Given request: Please copy every line below word for word, leaving nothing out and changing nothing.

╭─ Task input

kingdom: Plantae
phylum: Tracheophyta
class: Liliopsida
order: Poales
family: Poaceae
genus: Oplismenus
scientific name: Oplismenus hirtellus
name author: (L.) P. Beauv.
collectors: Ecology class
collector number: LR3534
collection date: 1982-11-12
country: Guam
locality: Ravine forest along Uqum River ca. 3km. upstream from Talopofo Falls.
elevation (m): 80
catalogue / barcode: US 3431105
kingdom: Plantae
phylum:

╰─

Result of the exercise:
kingdom: Plantae
phylum: Tracheophyta
class: Liliopsida
order: Poales
family: Poaceae
genus: Oplismenus
scientific name: Oplismenus hirtellus
name author: (L.) P. Beauv.
collectors: Ecology class
collector number: LR3534
collection date: 1982-11-12
country: Guam
locality: Ravine forest along Uqum River ca. 3km. upstream from Talopofo Falls.
elevation (m): 80
catalogue / barcode: US 3431105
kingdom: Plantae
phylum:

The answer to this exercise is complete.